#### O que se pede
No texto sobre estelionato eletrônico, de quanto foi o salto desse crime entre 2022 e 2023?

Estelionato eletrônico é tendência

Ao redor do globo, o cenário indica que este tipo de crime deve crescer, especialmente em países onde os aparelhos celulares se popularizaram. De acordo com pesquisa feita pela Fundação Getúlio Vargas (FGV), o Brasil somava em maio 258 milhões de celulares em uso, o que corresponde a 2,8% do mundo.

A edição anterior do anuário, divulgada em 2023, já alertava que o boom tecnológico provocado pelo isolamento social durante a pandemia de covid-19 desencadearia um aumento de crimes cibernéticos, inclusive, o estelionato. Essa prática criminal cresceu com os furtos de aparelhos celular, enquanto outros tipos de roubo diminuíram. Parte do aumento pode ser explicado pela tipificação desse crime em 2021 no Código Penal Brasileiro. Até então, o estelionato por meio eletrônico era contabilizado com os outros delitos do gênero.

Ainda assim, chama a atenção o fato de que, entre 2022 a 2023, o crime tenha apresentado um salto de 13,6%, na contramão de roubos a bancos e outras instituição financeiras, que caíram cerca de 30%, e os de estabelecimentos comerciais, que diminuíram 18,8%. Até mesmo os roubos de celular sofreram queda de 10,1%.

“As tecnologias digitais servem de escudo para o criminoso que pode atuar deixando menos vestígios e com chances ínfimas de confronto com a polícia. Além disso, elas permitem que os criminosos virtuais realizem os golpes em um volume muito maior, pois a partir de uma base de dados de telefones, por exemplo, podem criar robôs para enviar mensagens que busquem ludibriar literalmente milhões de vítimas em potencial”, avalia o FBSP. O fórum ainda destaca que a impunidade e o analfabetismo digital facilitam a ação de pessoas mal intencionadas.

Crimes sem solução

O anuário deixa claro que é necessário que a segurança pública acompanhe o movimento tecnológico. “Se o Brasil quer que sua população não tenha na violência uma de suas principais preocupações, é preciso investir em estratégias que aumentem a efetividade das políticas de segurança pública voltadas ao enfrentamento dos crimes patrimoniais”, alertam Samira Bueno, Renato Sérgio de Lima e Isabela Sobral, respectivamente, diretora executiva, diretor presidente e supervisora do núcleo de dados do FBSP.

O estelionato por meio eletrônico é uma fonte de recursos para o crime organizado e isso não se restringe apenas ao Brasil. No México, o Cartel de Jalisco Nova Geração tinha uma estrutura de telemarketing para aplicar golpes nos Estados Unidos, segundo reportagem do The New York Times. Por aqui, a situação se agrava com falta de cooperação entre o Conselho de Controle de Atividades Financeiras (Coaf) e as Polícias Civis, revelada em estudo feito pelo FBSP e o Grupo Esfera. Em 2023, o Coaf atendeu em torno de 64% das solicitações feitas pela polícias dos 27 estados brasileiros, produzindo 7.055 relatórios de informação financeira (RIFs). Isso representa pouco mais de 47% do total de RIFs emitidas no período.

#### Dados extraídos
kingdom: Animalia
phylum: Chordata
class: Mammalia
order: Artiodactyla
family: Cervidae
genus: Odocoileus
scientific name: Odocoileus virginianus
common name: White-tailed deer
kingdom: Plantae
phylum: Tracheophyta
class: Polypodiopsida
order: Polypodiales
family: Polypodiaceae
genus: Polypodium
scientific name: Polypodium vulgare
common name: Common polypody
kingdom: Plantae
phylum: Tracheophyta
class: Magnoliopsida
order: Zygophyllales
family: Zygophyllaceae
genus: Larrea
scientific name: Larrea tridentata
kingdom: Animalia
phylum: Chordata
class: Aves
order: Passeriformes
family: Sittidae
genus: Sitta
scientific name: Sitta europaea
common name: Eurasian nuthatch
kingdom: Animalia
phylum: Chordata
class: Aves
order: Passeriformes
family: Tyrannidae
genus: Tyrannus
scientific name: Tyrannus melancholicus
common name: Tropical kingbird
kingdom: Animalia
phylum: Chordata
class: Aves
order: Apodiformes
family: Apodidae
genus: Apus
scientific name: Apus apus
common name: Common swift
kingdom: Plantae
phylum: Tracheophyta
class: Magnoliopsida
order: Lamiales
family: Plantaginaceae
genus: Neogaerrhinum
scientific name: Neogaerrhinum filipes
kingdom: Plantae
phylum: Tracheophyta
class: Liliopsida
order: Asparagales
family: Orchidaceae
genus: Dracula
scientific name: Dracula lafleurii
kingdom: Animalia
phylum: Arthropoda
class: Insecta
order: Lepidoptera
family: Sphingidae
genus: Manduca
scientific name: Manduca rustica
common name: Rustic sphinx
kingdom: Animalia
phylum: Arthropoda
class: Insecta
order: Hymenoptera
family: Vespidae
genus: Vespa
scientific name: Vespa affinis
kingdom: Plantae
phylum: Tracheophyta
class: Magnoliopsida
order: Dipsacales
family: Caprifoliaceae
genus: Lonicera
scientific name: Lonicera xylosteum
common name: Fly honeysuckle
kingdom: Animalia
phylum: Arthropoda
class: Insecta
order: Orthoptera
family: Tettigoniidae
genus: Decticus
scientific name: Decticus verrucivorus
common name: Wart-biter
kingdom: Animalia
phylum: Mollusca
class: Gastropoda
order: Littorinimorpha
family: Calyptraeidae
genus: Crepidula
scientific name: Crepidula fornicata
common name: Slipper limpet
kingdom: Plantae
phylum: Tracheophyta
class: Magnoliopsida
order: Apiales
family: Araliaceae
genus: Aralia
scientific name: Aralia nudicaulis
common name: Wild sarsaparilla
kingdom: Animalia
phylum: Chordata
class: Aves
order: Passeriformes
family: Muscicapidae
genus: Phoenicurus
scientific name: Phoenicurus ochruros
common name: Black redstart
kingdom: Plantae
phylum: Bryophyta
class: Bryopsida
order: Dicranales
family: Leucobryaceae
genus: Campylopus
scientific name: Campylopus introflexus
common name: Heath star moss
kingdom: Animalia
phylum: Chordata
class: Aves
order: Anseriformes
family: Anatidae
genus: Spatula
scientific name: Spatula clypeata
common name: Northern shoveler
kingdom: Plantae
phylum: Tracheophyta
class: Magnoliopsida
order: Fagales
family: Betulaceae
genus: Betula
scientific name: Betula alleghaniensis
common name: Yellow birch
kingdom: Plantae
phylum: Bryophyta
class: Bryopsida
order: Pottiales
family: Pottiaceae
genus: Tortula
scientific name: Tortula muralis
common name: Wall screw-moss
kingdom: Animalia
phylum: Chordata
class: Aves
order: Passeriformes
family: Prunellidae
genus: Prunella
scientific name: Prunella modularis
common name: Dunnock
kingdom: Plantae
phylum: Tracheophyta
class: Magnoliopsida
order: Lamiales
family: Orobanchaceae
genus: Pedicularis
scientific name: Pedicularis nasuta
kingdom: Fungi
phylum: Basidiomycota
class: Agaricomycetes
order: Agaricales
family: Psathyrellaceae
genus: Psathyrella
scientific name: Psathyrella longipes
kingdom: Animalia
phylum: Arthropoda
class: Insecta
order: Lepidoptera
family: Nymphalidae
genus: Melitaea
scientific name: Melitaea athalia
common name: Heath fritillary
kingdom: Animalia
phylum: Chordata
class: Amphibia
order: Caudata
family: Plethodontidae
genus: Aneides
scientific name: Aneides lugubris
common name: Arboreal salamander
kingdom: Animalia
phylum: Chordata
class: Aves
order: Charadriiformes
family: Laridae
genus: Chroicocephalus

#### Resposta
13,6%.